**Exercise brief:** Look for the line containing "cy_px: -328" in the listing below. Retype that line and every subsequent line through the last one, and only those.

**Provided information:**
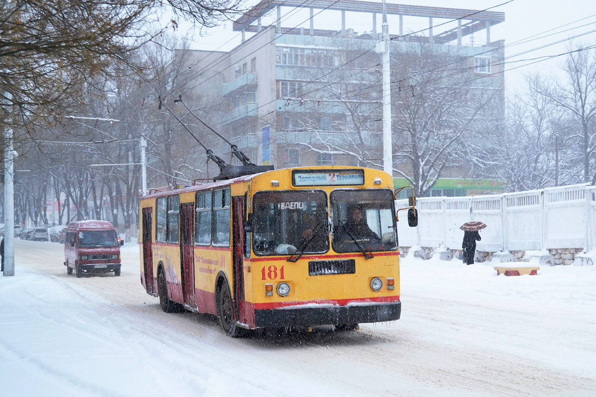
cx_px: 298
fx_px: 844
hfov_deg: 38.9
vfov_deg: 26.5
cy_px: 198
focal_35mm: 51
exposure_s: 1/250
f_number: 5.6
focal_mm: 34
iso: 400
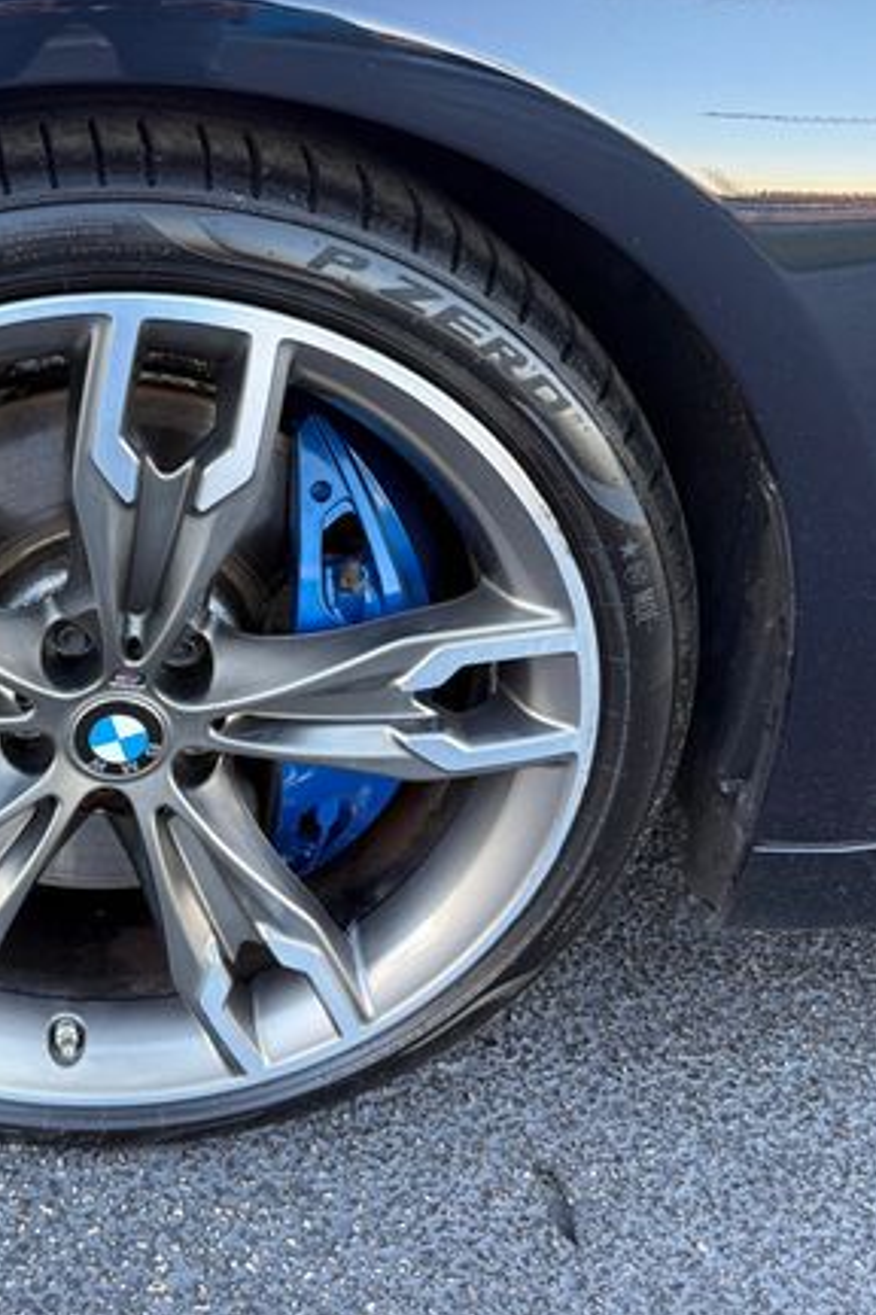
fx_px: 1350
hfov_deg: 34.5
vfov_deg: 51.8
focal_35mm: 37
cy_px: 603
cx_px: 137
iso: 200
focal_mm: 6.76
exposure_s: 1/121
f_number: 1.78
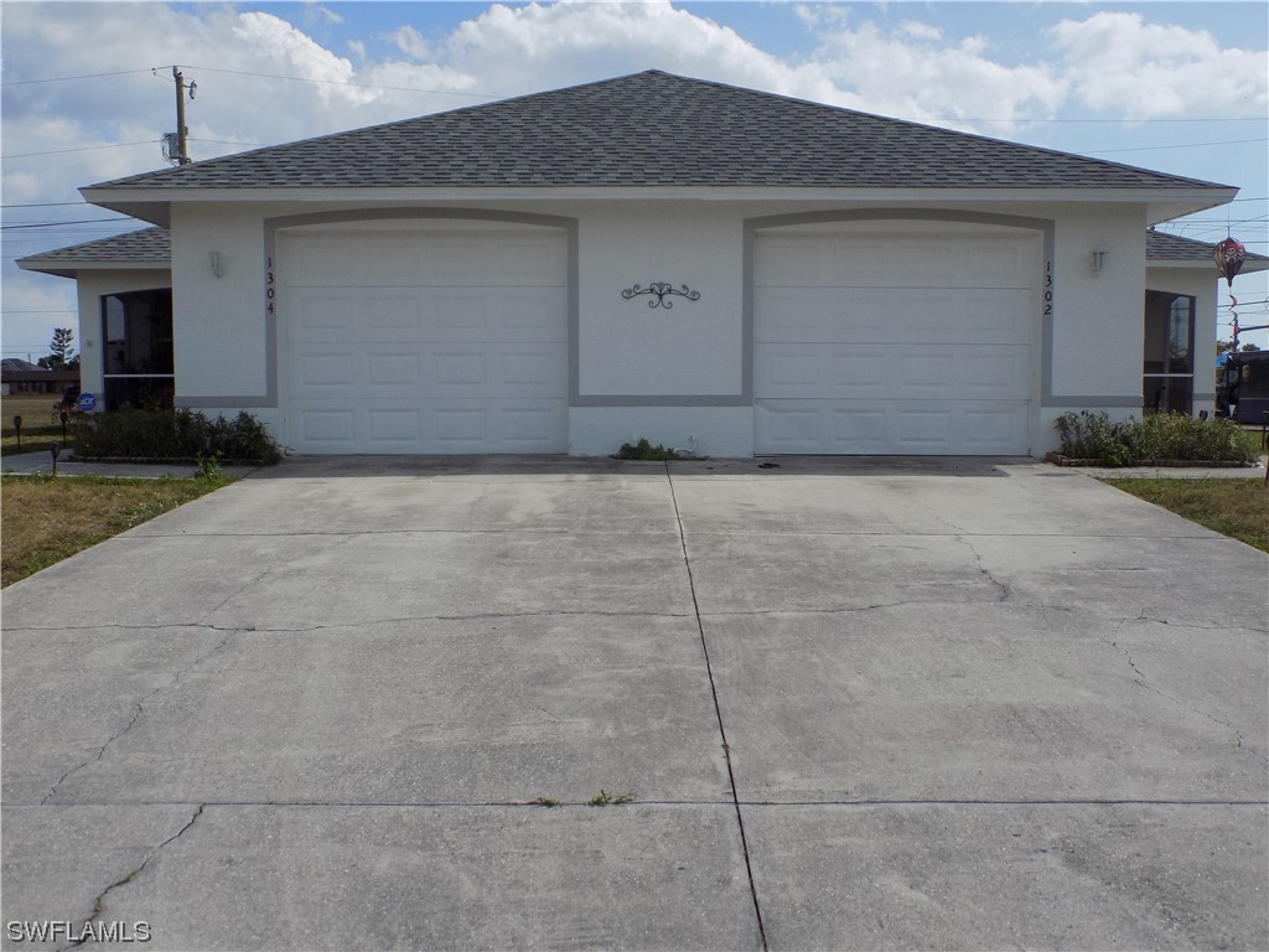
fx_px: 1356
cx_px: 634
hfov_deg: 50.1
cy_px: 476
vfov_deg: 38.7
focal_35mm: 37
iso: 80
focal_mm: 6.6
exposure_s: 1/1250
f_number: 3.5
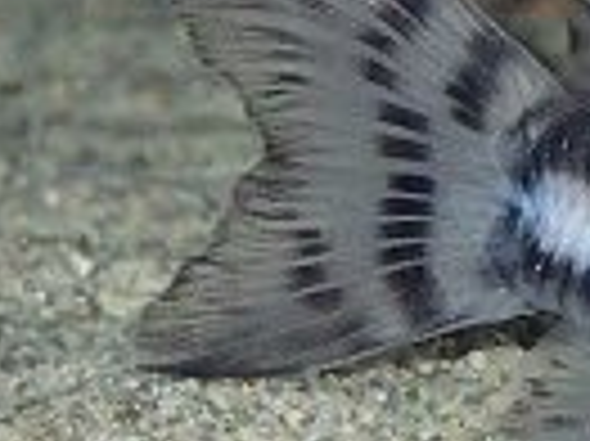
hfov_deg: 5.1
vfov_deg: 3.9
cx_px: 1009
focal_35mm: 382
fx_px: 6505
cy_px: 142
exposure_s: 1/100
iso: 1600
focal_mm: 18
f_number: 14
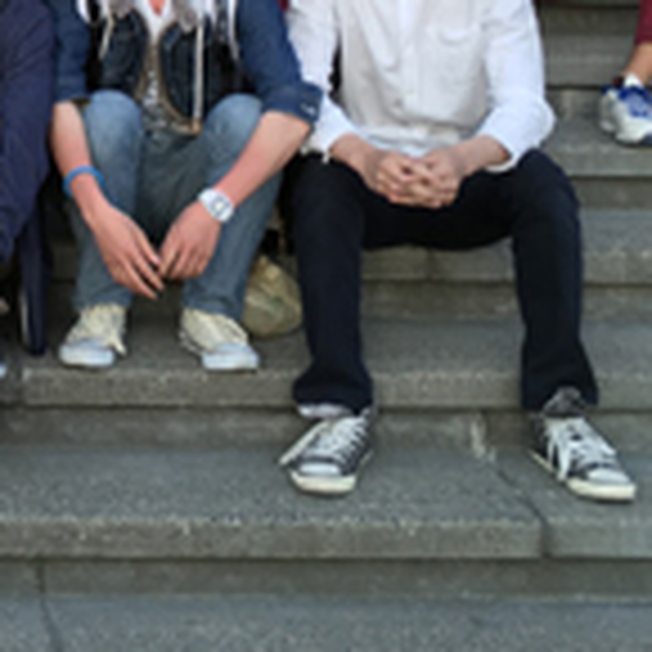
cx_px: -216
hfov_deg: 15.6
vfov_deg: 15.2
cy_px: -328
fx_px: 2259
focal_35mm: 106
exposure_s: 1/120
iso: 25
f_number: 2.2
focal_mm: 4.15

**Task result:**
cy_px: -328
fx_px: 2259
focal_35mm: 106
exposure_s: 1/120
iso: 25
f_number: 2.2
focal_mm: 4.15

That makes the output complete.